Wake up slowly as you recall your dream in your head. Write down as many details in your dream as you can, no matter how small or seemingly unimportant it may be. Last, do not get discourages! At first you may only remember fragments of the dream. With practice the easier it will be to recall your dreams. Once you recall your dream, you can now begin to interpret the dream. Finally it’s time to learn how to interpret the dreams you have. We all are curious about what our dreams mean. Kendra Cherry a psychologist writes, “Dreams can be mysterious, but understanding the meaning of our dreams can be downright baffling.
” Dream interpretation has become increasingly popular. While researchers have not demonstrated a specific purpose for dreams, many experts believe that dreams do have meaning. Dream interpretation dates back to 3000 B. C. , where they were documented on clay tablets. Dream moods explains how in some primal societies, members were unable to distinguish between the dream world and reality. In Greek and Roman eras they interpreted dreams as messages from God or from the dead. The Chinese believed that the soul leaves the body to go into an acute place that you visit every night.
Tracing back to these ancient cultures, people have always had a fascination to interpret dreams. So how do we interpret what we dream? Kendra Cherry goes on in her article on dream interpretation to discuss Calvin S. Hall’s theory on interpreting dreams. Calvin is an American psychologist who studied in the field of dream interpretation and analysis. He says to interpret you dreams you must know, the actions of the dreamer within the dream, the objects and figures in the dream, the interactions between the dreamer and the characters in the dream, and the dreams setting, transitions, and outcome.
The dream moods gives these tips on remembering your dream. Identify the characters in your dream, ask yourself why you are having this dream at this particular time, consider the puns that appear in your dream, what is the general mood of the dream, and try to reenact the dream. Dream research will continue to grow and generate interest from people interested in understanding the meaning of their dreams. Over the course of my speech I hope I have informed you all about dreams.

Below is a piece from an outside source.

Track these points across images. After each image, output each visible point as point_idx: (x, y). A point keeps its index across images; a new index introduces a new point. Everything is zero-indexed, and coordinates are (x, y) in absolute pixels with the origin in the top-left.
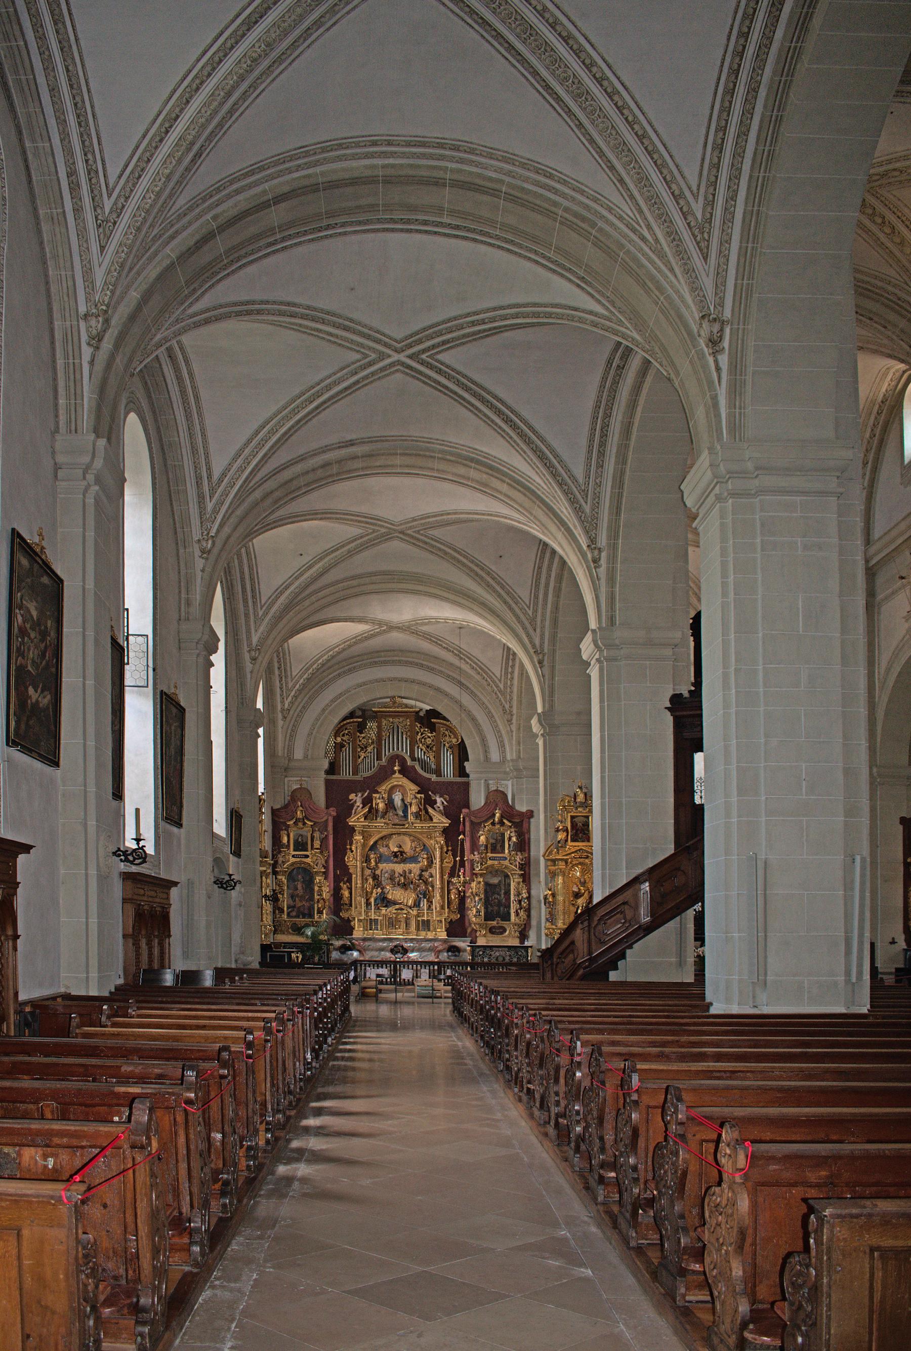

Now you know the history of dream, the process of recalling your dreams, and the aspects of dream interpretation. The next time you sleep and have a dream I hope you can use these tips to remember your dream and interpret the meaning to see what you subconscious mind is telling you. I want to leave you with this quote by Clark S. Hall, A dream is a work of art which requires of the dreamer no particular talent, special training, or technical knowledge. Dreaming is a creative enterprise in which all may and most do participate.